Exercise set>
- 1) Decide whether each statement below agrees with the acquire-release passage, answering yes or no and quoting the deciding words from the text: (a) On x86, stores already have release semantics. (b) On ARM, the compiler emits no fence instructions. (c) An acquire load allows subsequent reads and writes to execute before the load completes.
- 2) Quote the acquire-release passage starting at "The release store" and ending at "a happens-before edge.".

Selected passage>

The release store publishes everything before it. The acquire load subscribes to everything the release published. Together they form a happens-before edge.

Part D — Acquire-Release Semantics

What the CPU Actually Does

memory_order_release on a store = “drain my store buffer before (or as part of) making this store visible.”

memory_order_acquire on a load = “don’t let any of my subsequent reads/writes execute before this load completes.”

On x86, stores already have release semantics (Total Store Order). On ARM/RISC-V, the compiler emits actual fence instructions (dmb ish on ARM).

Store Buffer Drain Diagram

 BEFORE release fence:
 +-------------+
 | Store Buffer|     Cache
 | x = 42      |    [stale]
 | y = 7       |    [stale]
 +-------------+

 release store of flag=true triggers drain:

 +-------------+
 | Store Buffer|     Cache
 | (empty)     |    x = 42  ✓
 |             |    y = 7   ✓
 |             |    flag=true ✓
 +-------------+

 Other cores doing acquire-load of flag will now
 also see x=42 and y=7  (happens-before guarantee)

Stored data entries:
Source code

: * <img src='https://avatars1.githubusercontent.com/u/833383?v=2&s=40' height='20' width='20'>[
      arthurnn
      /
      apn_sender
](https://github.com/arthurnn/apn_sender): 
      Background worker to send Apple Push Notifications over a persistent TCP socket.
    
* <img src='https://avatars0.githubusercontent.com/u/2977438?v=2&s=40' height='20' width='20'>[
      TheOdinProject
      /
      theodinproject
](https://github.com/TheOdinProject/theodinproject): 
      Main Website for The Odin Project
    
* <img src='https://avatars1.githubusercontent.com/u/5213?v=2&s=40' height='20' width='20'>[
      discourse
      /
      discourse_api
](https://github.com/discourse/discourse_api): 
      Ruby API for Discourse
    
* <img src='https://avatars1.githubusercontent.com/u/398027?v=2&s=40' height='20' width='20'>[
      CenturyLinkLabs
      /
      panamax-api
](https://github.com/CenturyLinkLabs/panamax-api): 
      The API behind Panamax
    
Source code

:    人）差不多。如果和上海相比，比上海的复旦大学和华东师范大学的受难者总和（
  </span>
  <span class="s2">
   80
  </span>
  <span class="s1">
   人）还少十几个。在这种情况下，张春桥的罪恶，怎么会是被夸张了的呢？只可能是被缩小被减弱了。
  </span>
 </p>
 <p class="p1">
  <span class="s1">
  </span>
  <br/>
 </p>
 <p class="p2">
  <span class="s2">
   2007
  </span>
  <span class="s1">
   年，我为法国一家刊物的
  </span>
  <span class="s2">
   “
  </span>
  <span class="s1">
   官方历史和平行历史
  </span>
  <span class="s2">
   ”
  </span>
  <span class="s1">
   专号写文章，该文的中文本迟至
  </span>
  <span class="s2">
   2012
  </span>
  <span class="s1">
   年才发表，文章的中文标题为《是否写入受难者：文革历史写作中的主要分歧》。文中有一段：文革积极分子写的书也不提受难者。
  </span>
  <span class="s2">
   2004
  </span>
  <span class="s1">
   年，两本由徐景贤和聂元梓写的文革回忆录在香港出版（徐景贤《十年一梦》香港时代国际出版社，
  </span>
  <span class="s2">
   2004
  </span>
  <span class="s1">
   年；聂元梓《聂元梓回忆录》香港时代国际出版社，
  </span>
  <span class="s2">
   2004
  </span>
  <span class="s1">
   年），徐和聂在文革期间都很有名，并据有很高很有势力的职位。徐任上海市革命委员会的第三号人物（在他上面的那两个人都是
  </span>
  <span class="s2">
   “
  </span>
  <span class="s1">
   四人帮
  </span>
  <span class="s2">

Outputs by task>
- 1)
(a) Yes: "On x86, stores already have release semantics (Total Store Order)."
(b) No: "On ARM/RISC-V, the compiler emits actual fence instructions (dmb ish on ARM)."
(c) No: "don’t let any of my subsequent reads/writes execute before this load completes."

- 2)
The release store publishes everything before it. The acquire load subscribes to everything the release published. Together they form a happens-before edge.